When I started creating our organization four years ago, I was scared to death we were going to fail. My circumstances were:
- A one-year old child
- A wife that wanted to be a full-time, stay-at-home mom
- Only $36,000 saved in the bank
- No contracts signed with potential clients
- An idea that I thought MIGHT work
- No insurance or benefits
- No team members
- No start-up money
We were completely in unstable circumstances. I remember telling my wife, “If the $36,000 runs out, I’ll just go get a job somewhere.” The amount of fear I had was unreal. I was so scared that people wouldn’t buy into the idea, I would be rejected, I would not know how to run a business, my daughter wouldn’t see her dad because I would be gone all the time, etc.
Fear is a funny thing. In so many ways, the fear of failure is good when you are starting an organization. Fear of not being able to provide for your family is normal and not some crazy sin. The fear of the organization not making it off the ground drives us crazy – people that start things wake up early, go to bed late & lay it all on the line for a season of life.
For two years, it felt like I was going through hell. Long hours, less pay, no benefits, & not a lot of affirmation, but we were making it. I made so many mistakes, hired the wrong people, made stupid decisions to get into things we had no business getting into & more.

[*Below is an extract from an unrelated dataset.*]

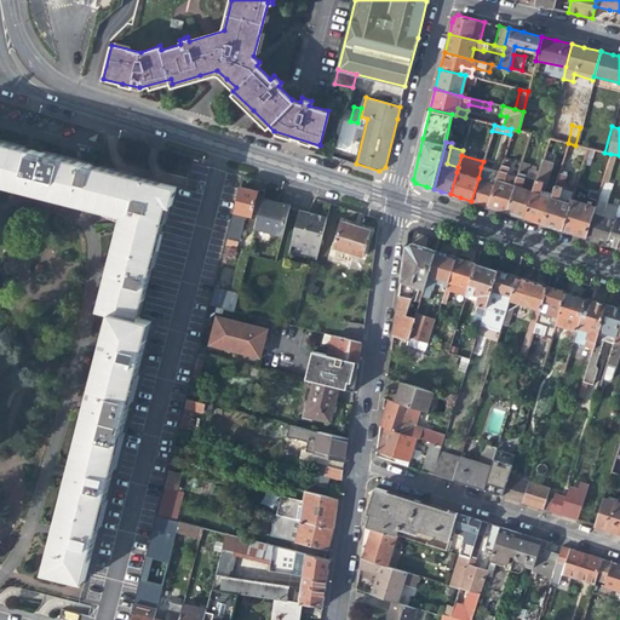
[(503,159),(498,172),(488,206),(498,210),(505,212),(516,176),(506,173),(509,168),(507,167),(510,161),(503,159)]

Then after two years of trial & error, the idea of The Rocket Company hit me. I learned that I wanted to create an organization that would scale, not one that demanded me to do everything. Over the last two years, our team has built something that really works. So, guess what happened, the 3rd idea I had actually works. As a founder, I’m shocked it worked. I literally felt like we would be a “struggling start up” forever.
Now that things are working, people come talk to us & say, “Wow, you have been successful.” Nobody used to take my calls, now I can get meetings with influential people. Our team is being built right & we have leaders, not just doers around The Rocket Company. All of a sudden I woke up one day & we were deemed “A Success” by some people. I don’t say this to brag, I say it to make this point.
I fear success more than failure.
Here is why the transition from scrappy start up to a sustainable organization has been very hard on me personally:
I want to be needed
I go to counseling & my counselor helped me realize that I have a desire to be needed by people. When I feel like I’m needed, I feel successful & full. This is bull crap & not true, but I buy into that desire to be needed. So in the beginning, I was the hero or the zero. I was needed on every decision & initiative. I felt so needed by the team & clients.
As we have grown, I have found that I’m not as needed. People don’t ask me to come to every meeting & I’m definitely not in on a lot of decisions. The two people that directly report to me are secure & not needy. When I wake up daily, I don’t feel needed for the organization to run & move forward. The brand has become bigger than my personality & now I’m not as needed.
I fear more success because of being needed less. But as I started to think about this I realized something. The organization isn’t me & I’m not the organization. Like a mom weans a baby a founder should wean the organization. I fear this now more than failing early on because there is so much more to lose. Being “needed” is the drug that keeps founders overbearing & stunting the growth of the organization.
Yes, I am currently scared to death for the organization to ride without training wheels, but I’m not going to let it stop me. I was scared to let my daughter play outside by herself for the first time a few years ago too, but now it’s where her best memories are made with friends. So what am I doing to wean The Rocket Company from me?
1. I hired Les McKeown as my paid coach
Les is a paid coach that helps me, but also tells me tough things. He gets onto me & calls me out for my organization & leadership sins. I don’t know why every person on earth doesn’t hire Les. He is a complete genius & will help any organization scale.
2. I submitted to a Board
We formalized our board. The board is made up of very, very, very smart people. They GOT IN MY GRILL on our first board retreat & helped me see that I was the issue when it came to scaling The Rocket Company.
3. I am saying, “No”
We created a “What can only Casey do” grid. It has 4 things on it & for the first time in my life, I’m saying No to stuff. It KILLS ME. I hate saying no to people. Being real honest… Just this morning I said NO to three opportunities that would have immediately put 74k in our bank account. Why? They aren’t core. Yes, they would be easy for me to do. Yes it made them mad that I would say no. Yes it was hard to turn that down. But saying No is our new mantra. It’s literally killing me to say no to people & opportunities but we are doing it every day.
4. I am holding it loosely
My friends David, Rodney, Chad, Louie, Michael & Phil help me keep things real. The reality is, the company will come & it will go. We will take what we do seriously, but hold it loosely & know that all of this is just an opportunity to serve & help people. If it goes away tomorrow, my self worth isn’t completely tied to it. I still struggle with this but I’m working hard to just hold it all loosely & know that God really is at work & holds all things together.